PAGE EXCERPT:
⟨

Sweetwater confirms that the Sequenz stands and add-on tiers are in fact the same sizes as the ones shipped with the Grandstage and the Vox Continental<updated>, although the Korg-included accessories have some incidental branding (color, logos, etc.)

The stand provided with the VC-73 is the "Standard Medium", and the "Medium" tiers will indeed fit onto it. Likewise with the "Large" and "Small" stands/tiers provided with the GS-88 and VC-61, respectively.

I have a Medium add-on tier arriving tomorrow; will report back...


Unfortunately, it doesn't fit. cry

The "Standard" tier is about 5" too long for the Continental's stand, if you try to mount it *inside* the vertical poles as the instructions direct. If you spin the clamps around and try to mount the tier on the *outside* of the poles, like the original tier that was provided for the Continental, then it's too short.

⟩

RECORDS FOR THIS TASK:

⟨

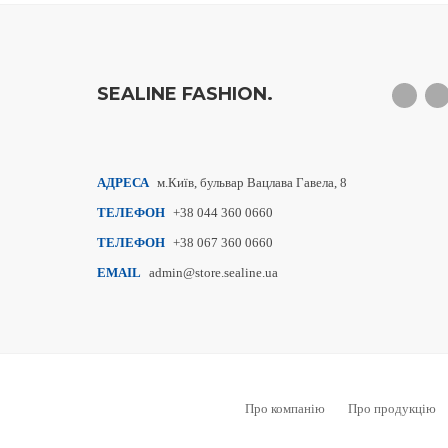
SEALINE FASHION.
АДРЕСА
м.Київ, бульвар Вацлава Гавела, 8
ТЕЛЕФОН
+38 044 360 0660
ТЕЛЕФОН
+38 067 360 0660
EMAIL
admin@store.sealine.ua
Про компанію
Про продукцію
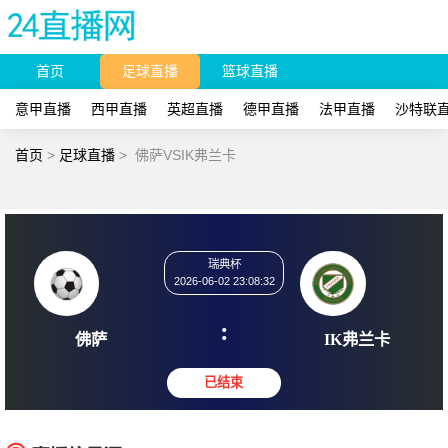
首页
足球直播
篮球直播
意甲直播
西甲直播
英超直播
德甲直播
法甲直播
沙特联
首页
>
足球直播
>
佛萨VSIK弗兰卡
瑞典杯
2026-06-02 23:08:32
:
佛萨
IK弗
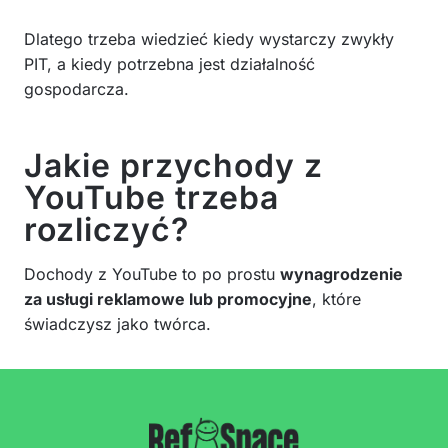
Dlatego trzeba wiedzieć kiedy wystarczy zwykły
PIT, a kiedy potrzebna jest działalność
gospodarcza.
Jakie przychody z
YouTube trzeba
rozliczyć?
Dochody z YouTube to po prostu
wynagrodzenie
za usługi reklamowe lub promocyjne
, które
świadczysz jako twórca.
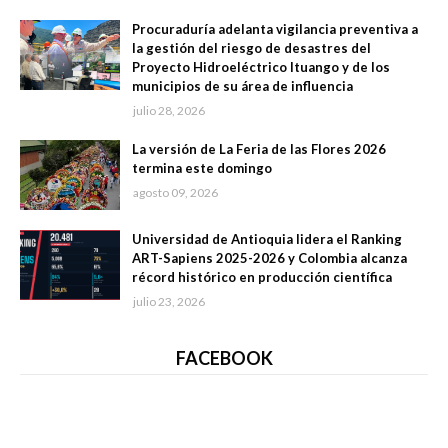
Procuraduría adelanta vigilancia preventiva a
la gestión del riesgo de desastres del
Proyecto Hidroeléctrico Ituango y de los
municipios de su área de influencia
julio 28, 2026
La versión de La Feria de las Flores 2026
termina este domingo
agosto 09, 2026
Universidad de Antioquia lidera el Ranking
ART-Sapiens 2025-2026 y Colombia alcanza
récord histórico en producción científica
julio 23, 2026
FACEBOOK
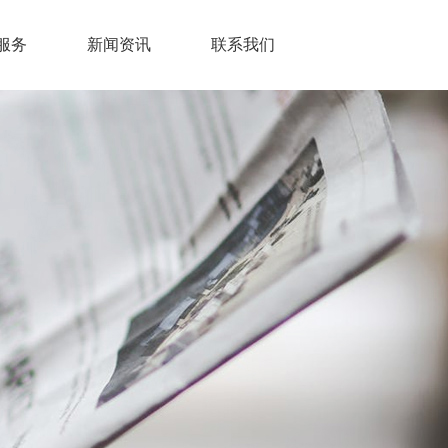
服务
新闻资讯
联系我们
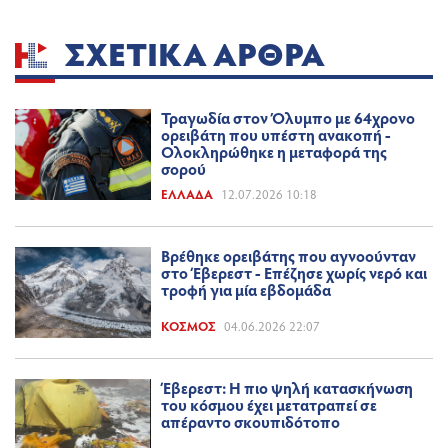
ΣΧΕΤΙΚΆ ΆΡΘΡΑ
Τραγωδία στον Όλυμπο με 64χρονο
ορειβάτη που υπέστη ανακοπή -
Ολοκληρώθηκε η μεταφορά της
σορού
ΕΛΛΆΔΑ
12.07.2026 10:18
Βρέθηκε ορειβάτης που αγνοούνταν
στο Έβερεστ - Επέζησε χωρίς νερό και
τροφή για μία εβδομάδα
ΚΌΣΜΟΣ
04.06.2026 22:07
Έβερεστ: Η πιο ψηλή κατασκήνωση
του κόσμου έχει μετατραπεί σε
απέραντο σκουπιδότοπο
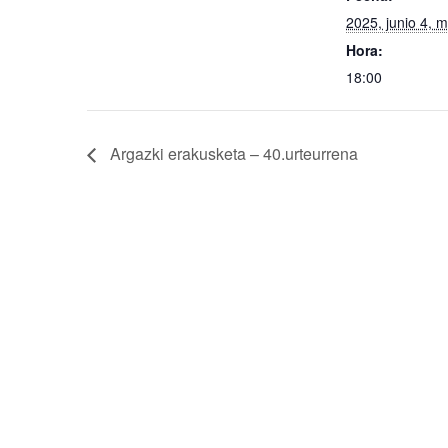
2025, junio 4, m
Hora:
18:00
Argazki erakusketa – 40.urteurrena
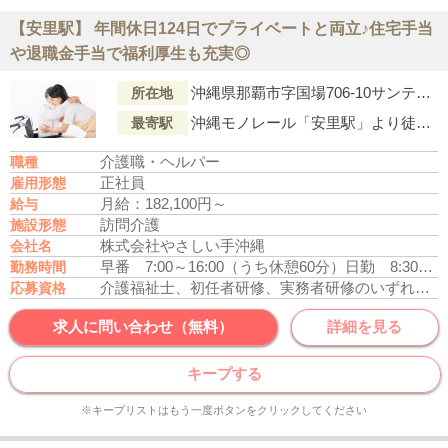
【安里駅】 年間休日124日でプライベートと両立♪住宅手当
や退職金手当で福利厚生も充実◎
沖縄県那覇市字国場706-10サンテラスかかず201号
所在地
沖縄モノレール「安里駅」より徒歩26分
最寄駅
介護職・ヘルパー
職種
正社員
雇用形態
月給：182,100円～
給与
訪問介護
施設形態
株式会社やさしい手沖縄
会社名
早番 7:00～16:00（うち休憩60分）
日勤 8:30～17:30（うち休憩60分）
勤務時間
介護福祉士、初任者研修、実務者研修のいずれかの資格をお持ちの方
応募資格
求人に問い合わせ（無料）
詳細を見る
キープする
※キープリストはもう一度ボタンをクリックしてください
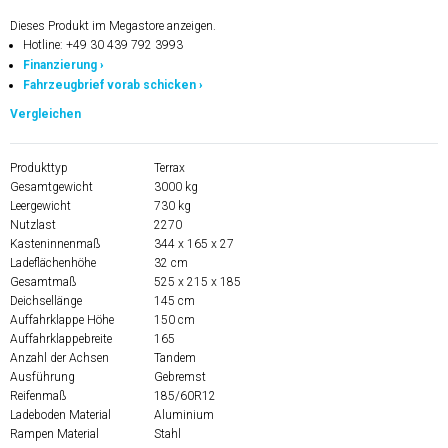
Dieses Produkt im Megastore anzeigen.
Hotline: +49 30 439 792 3993
Finanzierung ›
Fahrzeugbrief vorab schicken ›
Vergleichen
Produkttyp
Terrax
Gesamtgewicht
3000 kg
Leergewicht
730 kg
Nutzlast
2270
Kasteninnenmaß
344 x 165 x 27
Ladeflächenhöhe
32 cm
Gesamtmaß
525 x 215 x 185
Deichsellänge
145 cm
Auffahrklappe Höhe
150 cm
Auffahrklappebreite
165
Anzahl der Achsen
Tandem
Ausführung
Gebremst
Reifenmaß
185/60R12
Ladeboden Material
Aluminium
Rampen Material
Stahl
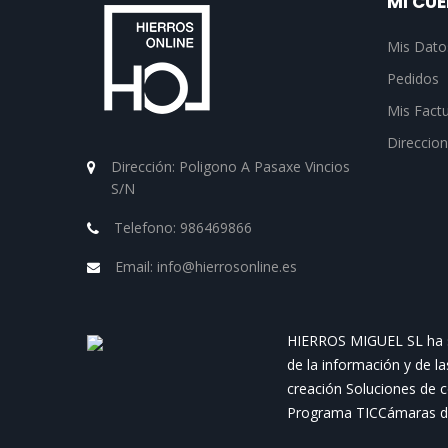
MI CU
Mis Dato
Pedidos
Mis Fact
Direccio
Dirección:
Poligono A Pasaxe Vincios
S/N
Telefono:
986469866
Email:
info@hierrosonline.es
HIERROS MIGUEL SL ha sid
de la información y de l
creación Soluciones de c
Programa TICCámaras de 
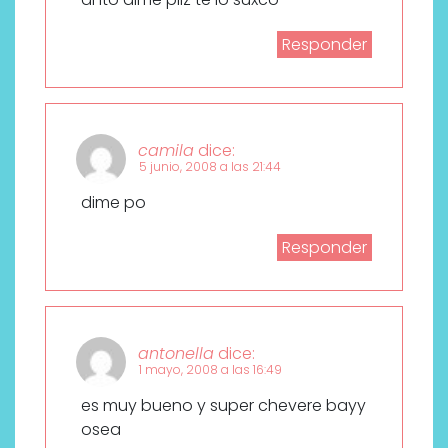
Responder
camila
dice:
5 junio, 2008 a las 21:44
dime po
Responder
antonella
dice:
1 mayo, 2008 a las 16:49
es muy bueno y super chevere bayy
osea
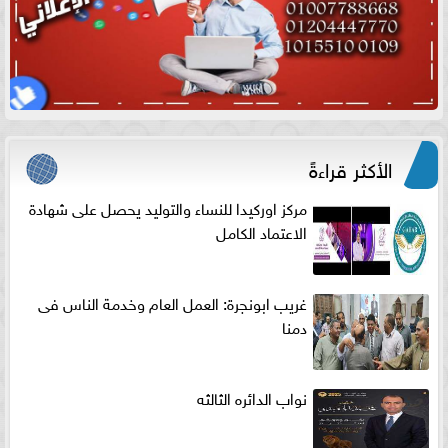
الأكثر قراءةً
مركز اوركيدا للنساء والتوليد يحصل على شهادة
الاعتماد الكامل
غريب ابونجرة: العمل العام وخدمة الناس فى
دمنا
نواب الدائره الثالثه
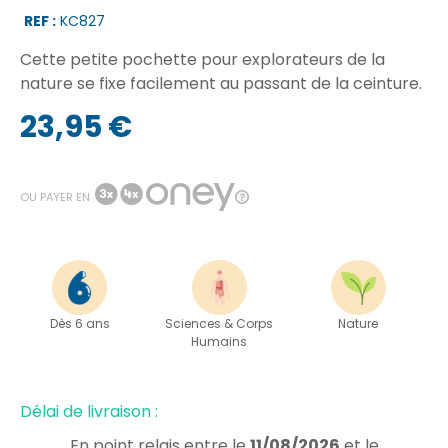
REF :
KC827
Cette petite pochette pour explorateurs de la
nature se fixe facilement au passant de la ceinture.
23,95 €
OU PAYER EN
Dès 6 ans
Sciences & Corps
Nature
Humains
Délai de livraison :
En point relais
entre le
11/08/2026
et le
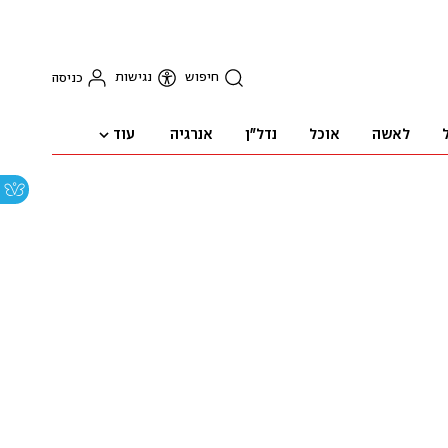
חיפוש
נגישות
כניסה
עוד
לאשה
אוכל
נדל"ן
אנרגיה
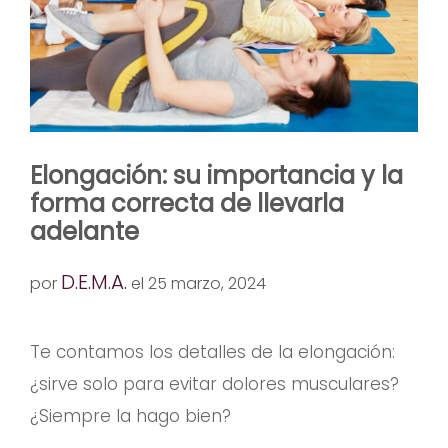
Elongación: su importancia y la
forma correcta de llevarla
adelante
D.E.M.A.
por
el 25 marzo, 2024
Te contamos los detalles de la elongación:
¿sirve solo para evitar dolores musculares?
¿Siempre la hago bien?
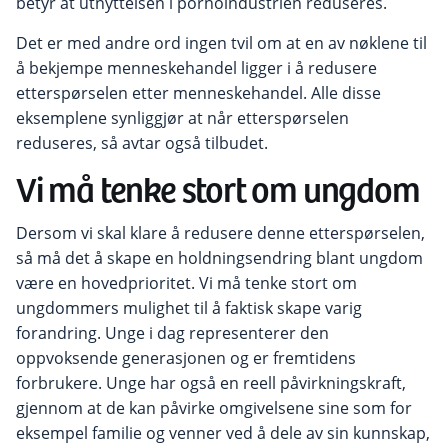
betyr at utnyttelsen i pornoindustrien reduseres.
Det er med andre ord ingen tvil om at en av nøklene til
å bekjempe menneskehandel ligger i å redusere
etterspørselen etter menneskehandel. Alle disse
eksemplene synliggjør at når etterspørselen
reduseres, så avtar også tilbudet.
Vi må tenke stort om ungdom
Dersom vi skal klare å redusere denne etterspørselen,
så må det å skape en holdningsendring blant ungdom
være en hovedprioritet. Vi må tenke stort om
ungdommers mulighet til å faktisk skape varig
forandring. Unge i dag representerer den
oppvoksende generasjonen og er fremtidens
forbrukere. Unge har også en reell påvirkningskraft,
gjennom at de kan påvirke omgivelsene sine som for
eksempel familie og venner ved å dele av sin kunnskap,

⟩

WORK INSTRUCTIONS:
a: Echo the keyboard stand post word for word.
b: Duplicate the lines in the entries starting at the line containing "Dlatego trzeba wiedzieć" and ending at the line containing "świadczysz jako twórca.", both included.
The keyboard stand post and the entries have nothing to do with each other.

RESPONSE LIST:
a:
Sweetwater confirms that the Sequenz stands and add-on tiers are in fact the same sizes as the ones shipped with the Grandstage and the Vox Continental<updated>, although the Korg-included accessories have some incidental branding (color, logos, etc.)

The stand provided with the VC-73 is the "Standard Medium", and the "Medium" tiers will indeed fit onto it. Likewise with the "Large" and "Small" stands/tiers provided with the GS-88 and VC-61, respectively.

I have a Medium add-on tier arriving tomorrow; will report back...


Unfortunately, it doesn't fit. cry

The "Standard" tier is about 5" too long for the Continental's stand, if you try to mount it *inside* the vertical poles as the instructions direct. If you spin the clamps around and try to mount the tier on the *outside* of the poles, like the original tier that was provided for the Continental, then it's too short.

b:
Dlatego trzeba wiedzieć kiedy wystarczy zwykły
PIT, a kiedy potrzebna jest działalność
gospodarcza.
Jakie przychody z
YouTube trzeba
rozliczyć?
Dochody z YouTube to po prostu
wynagrodzenie
za usługi reklamowe lub promocyjne
, które
świadczysz jako twórca.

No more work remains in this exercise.